| While the author has WAY more knowledge/experience than me on this and so I wonder how he would solve the following issues: Evaluating Constant Expressions - This seems really complicated...if you're working within a translation unit, thats much simplified, but then you're much more limited in what you can do without repeating a lot of code. I wonder how the author solves this. Compile Time Unit Tests - This is already somewhat possible if you can express your test as a macro, which if you add in the first point, then this becomes trivial. Forward Referencing of Declarations - I think there may be a lot of backlash to this one. The main argument against this is that it then changes the compiler from a one-pass to two pass compiler which has its own performance implications. Given the number of people who are trying to compile massive codebases and go as far as parallelizing compilation of translation units, this may be a tough pill for them to swallow. (evaluating constant expressions probably comes with a similar/worse performance hit caveat depending on how its done) Importing Declarations - This is a breaking change...one of the ways I have kind of implemented templating in C is by defining a variable and importing a c file, changing the variable, and then reimporting the same c file. Another thing I've done is define a bunch of things and then import the SQLite C Amalgamation and then add another function (I do this to expose a SQLite internal which isnt exposed via its headers). All of these use cases would break with this change. Are there any thoughts about these issues? Any ways to solve them perhaps? |
You are correct in that the source code to the function being evaluated must be available to the compiler. This can be done with #include. I do it in D with importing the modules with the needed code.

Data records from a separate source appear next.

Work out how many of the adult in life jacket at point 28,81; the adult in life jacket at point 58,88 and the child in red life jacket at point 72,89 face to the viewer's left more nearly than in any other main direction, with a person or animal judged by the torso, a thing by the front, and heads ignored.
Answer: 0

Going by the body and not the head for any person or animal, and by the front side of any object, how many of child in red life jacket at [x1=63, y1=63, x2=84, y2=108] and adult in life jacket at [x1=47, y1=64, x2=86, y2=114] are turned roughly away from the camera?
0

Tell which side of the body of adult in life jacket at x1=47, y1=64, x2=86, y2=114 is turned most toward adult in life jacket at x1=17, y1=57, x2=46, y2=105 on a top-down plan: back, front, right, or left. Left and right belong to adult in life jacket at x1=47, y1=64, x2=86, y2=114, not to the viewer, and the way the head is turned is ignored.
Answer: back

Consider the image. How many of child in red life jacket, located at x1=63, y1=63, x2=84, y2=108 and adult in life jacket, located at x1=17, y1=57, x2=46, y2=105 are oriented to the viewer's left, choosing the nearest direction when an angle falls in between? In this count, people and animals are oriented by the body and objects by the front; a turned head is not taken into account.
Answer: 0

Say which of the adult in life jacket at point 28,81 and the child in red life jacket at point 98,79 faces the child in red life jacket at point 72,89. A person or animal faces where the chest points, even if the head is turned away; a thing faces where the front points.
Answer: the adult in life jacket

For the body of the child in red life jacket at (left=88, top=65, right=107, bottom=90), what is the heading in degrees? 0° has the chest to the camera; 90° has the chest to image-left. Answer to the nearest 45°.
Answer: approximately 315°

> This is already somewhat possible if you can express your test as a macro, which if you add in the first point, then this becomes trivial.
Expressing the test as a macro doesn't work when you want to test the function. The example I gave was trivial to make it easy to understand. Actual use can be far more complex.
> Performance
D is faster at compiling than C compilers, mainly because:
1. the C preprocessor is a hopeless pig with its required multiple passes. I know, I implemented it from scratch multiple times. The C preprocessor was an excellent design choice when it was invented. Today it is a fossil. I'm still in awe of why C++ has never gotten around to deprecating it.

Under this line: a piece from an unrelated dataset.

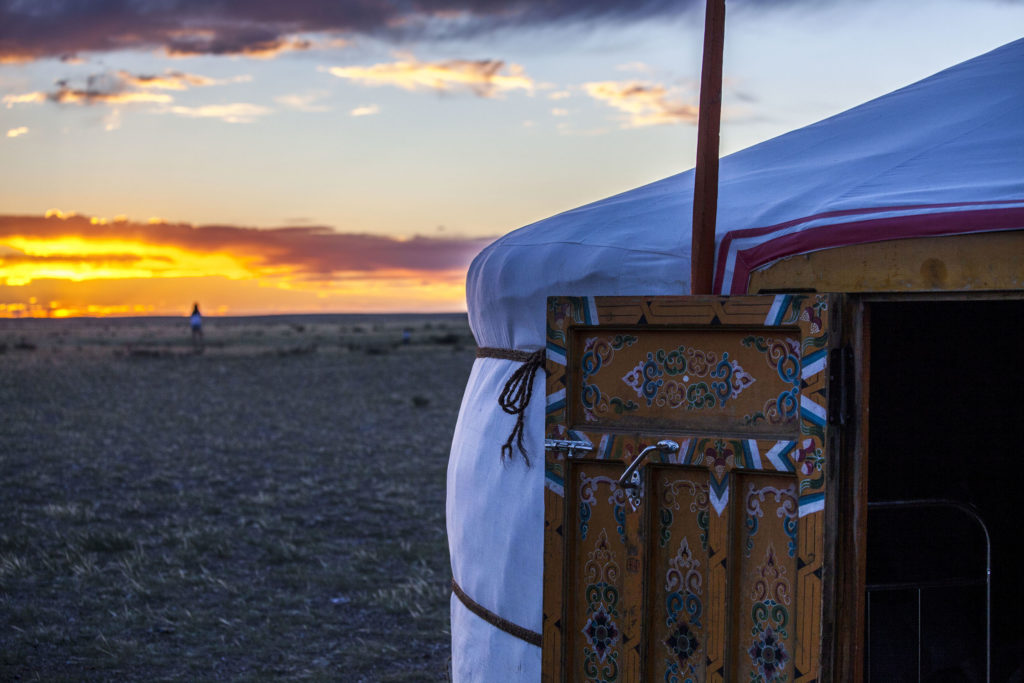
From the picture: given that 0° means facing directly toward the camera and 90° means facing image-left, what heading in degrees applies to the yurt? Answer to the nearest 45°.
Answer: approximately 0°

2. D uses import rather than #include. This is just way, way faster, as the .h files don't need to be compiled over and over and over and over and over ...
D's strategy is to separate the parse from the semantic analysis. I suppose it is a hair slower, but it also doesn't have to recompile the duplicate declarations and fold them into one.
Compile time function execution can be a bottleneck, sure, but that (of course) depends on how heavily it is used. I tend to use it with a light touch and the performance is fine. If you implement a compiler using it (as people have done!) it can be slow.
> one of the ways I have kind of implemented templating in C is by defining a variable and importing a c file, changing the variable, and then reimporting the same c file. Another thing I've done is define a bunch of things and then import the SQLite C Amalgamation and then add another function (I do this to expose a SQLite internal which isnt exposed via its headers). All of these use cases would break with this change.
I am not suggesting removing #include for C. The import thing would be additive.
> Are there any thoughts about these issues?
If you're using hacks to do templating in C, you've outgrown the language and need a more powerful one. D has top shelf metaprogramming - and as usual, other template languages are following in D's path.